• _Task objective_: Which lines in the items below contain the string "data"? Pull out each of those lines and copy it in full, treating uppercase and lowercase as different.

• _Provided records_:
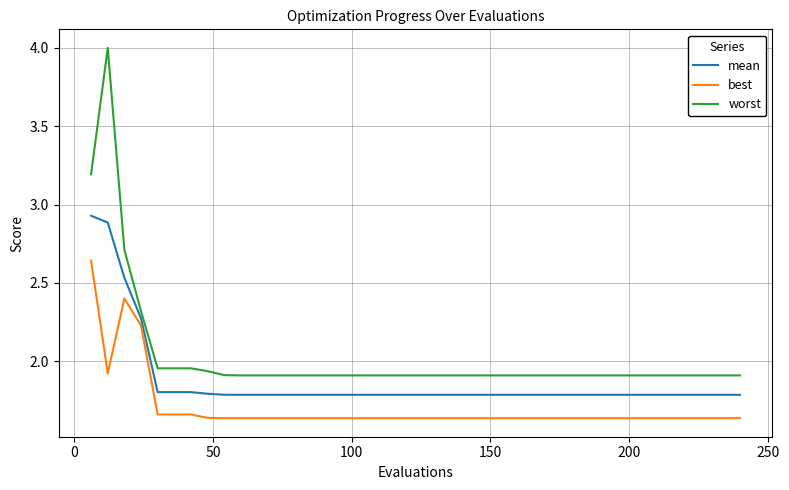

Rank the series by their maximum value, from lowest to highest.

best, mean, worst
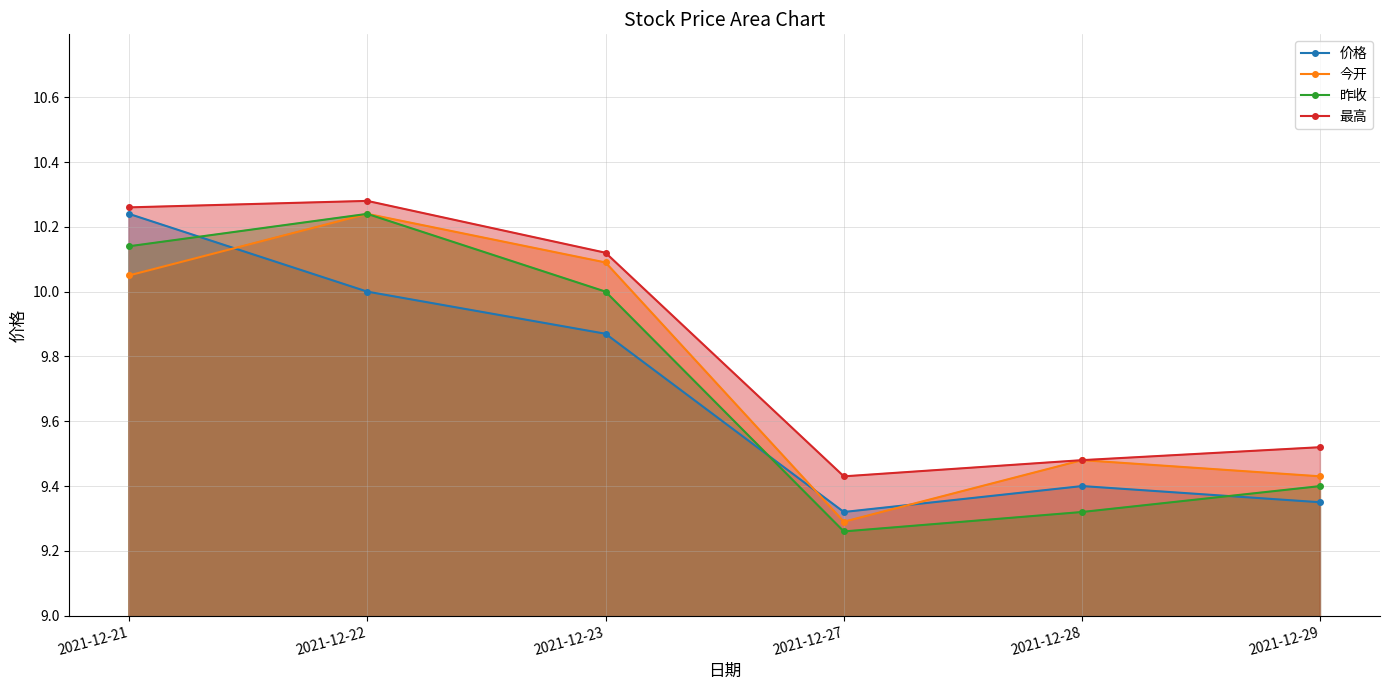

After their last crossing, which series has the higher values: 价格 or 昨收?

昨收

* * *

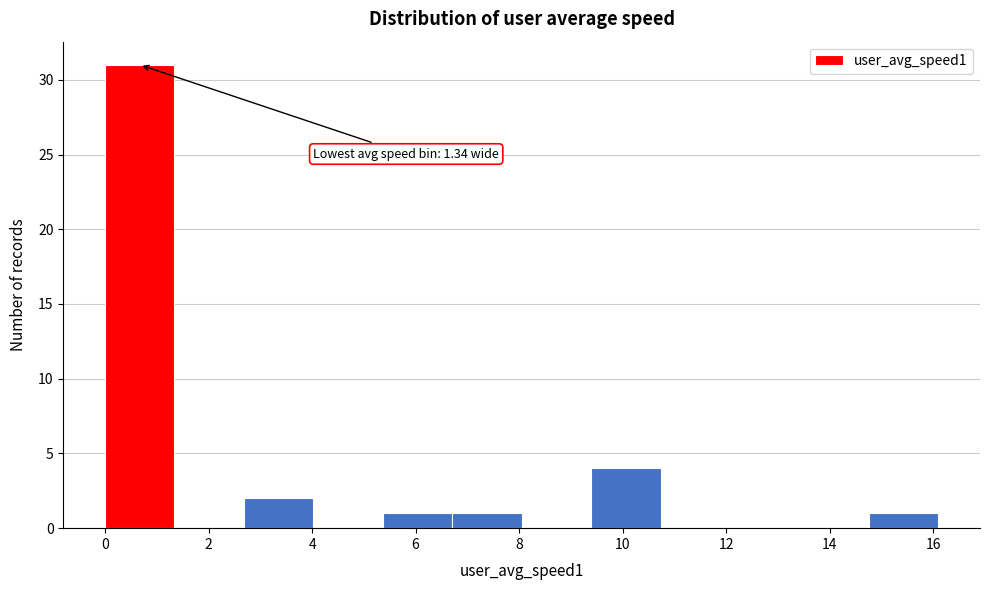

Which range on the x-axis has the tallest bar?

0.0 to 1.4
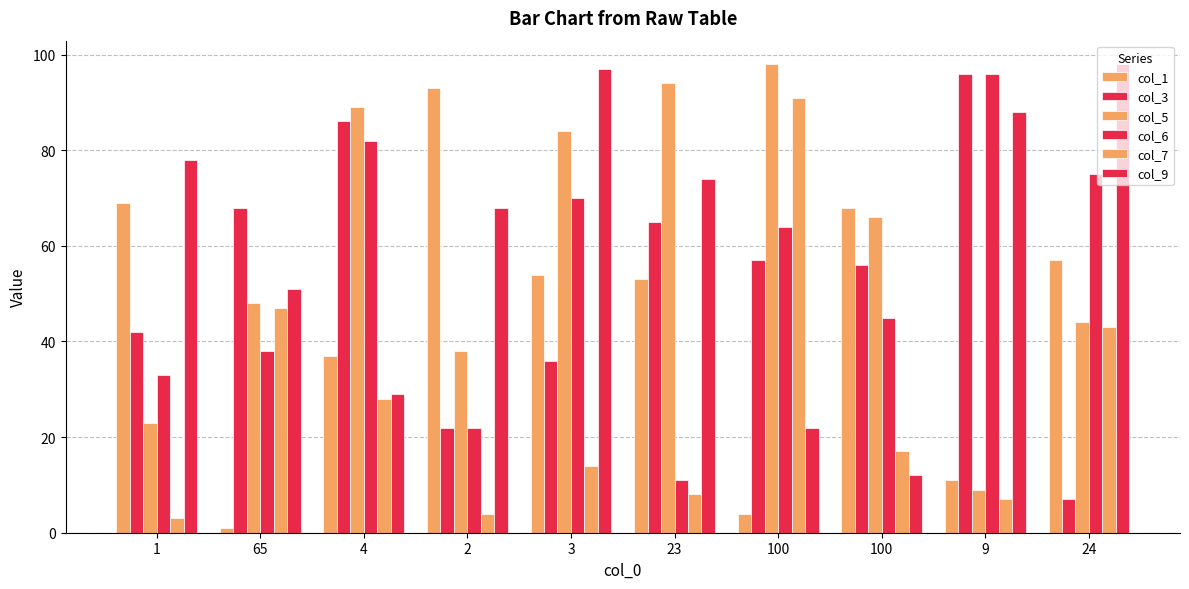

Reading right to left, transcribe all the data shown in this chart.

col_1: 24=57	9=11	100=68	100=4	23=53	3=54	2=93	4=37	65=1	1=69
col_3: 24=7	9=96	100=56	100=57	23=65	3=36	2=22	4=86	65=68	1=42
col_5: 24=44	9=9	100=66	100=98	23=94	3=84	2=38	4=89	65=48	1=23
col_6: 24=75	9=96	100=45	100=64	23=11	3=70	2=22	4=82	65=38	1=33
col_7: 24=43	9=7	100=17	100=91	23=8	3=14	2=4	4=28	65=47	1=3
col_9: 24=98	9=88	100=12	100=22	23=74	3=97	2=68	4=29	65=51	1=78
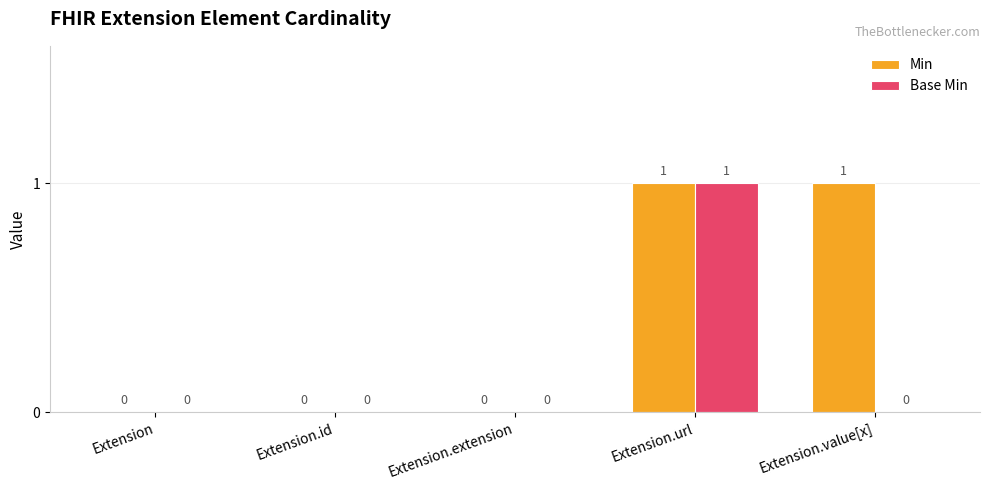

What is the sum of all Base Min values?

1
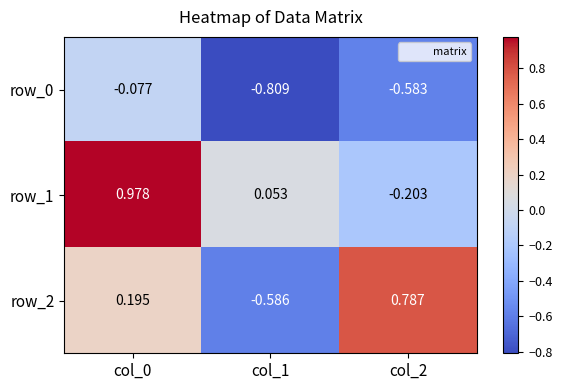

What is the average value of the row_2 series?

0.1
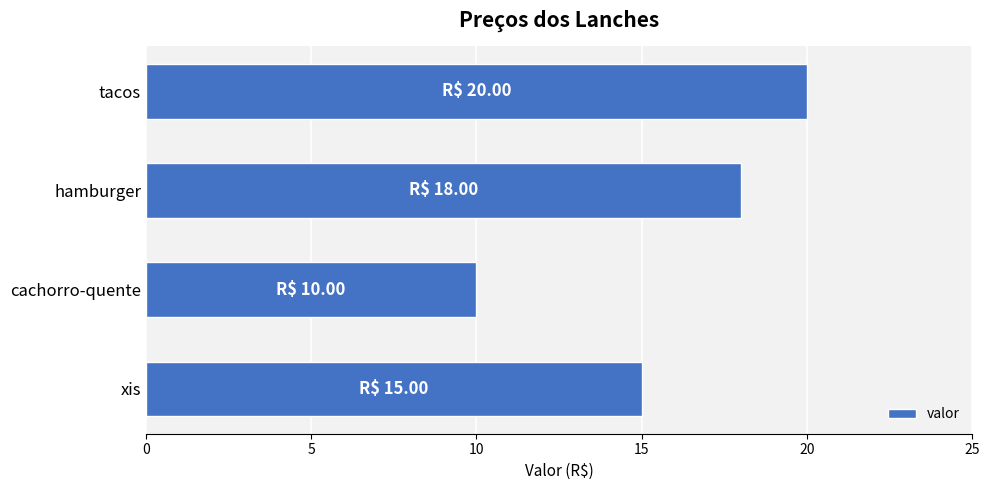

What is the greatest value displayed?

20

* * *

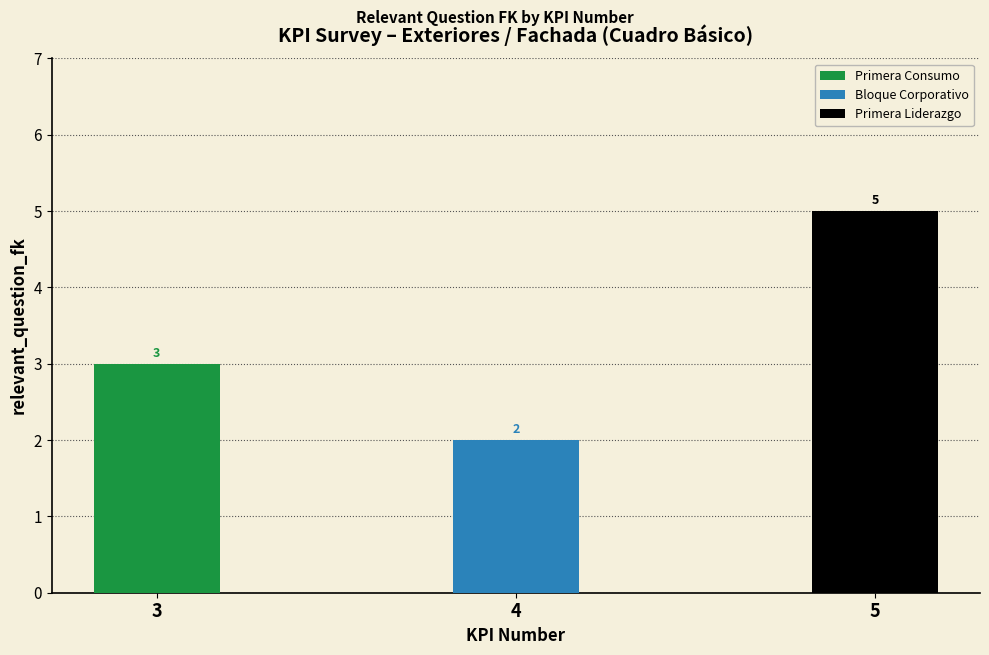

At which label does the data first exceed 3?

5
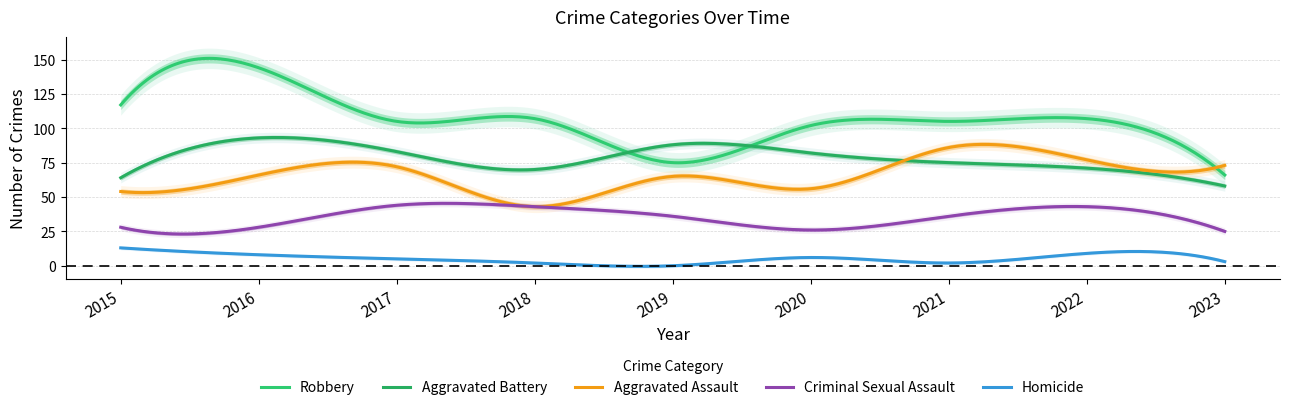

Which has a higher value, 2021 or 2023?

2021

• _Solution to this exercise_:
Reading right to left, transcribe all the data shown in this chart.
At which label does the data first exceed 3?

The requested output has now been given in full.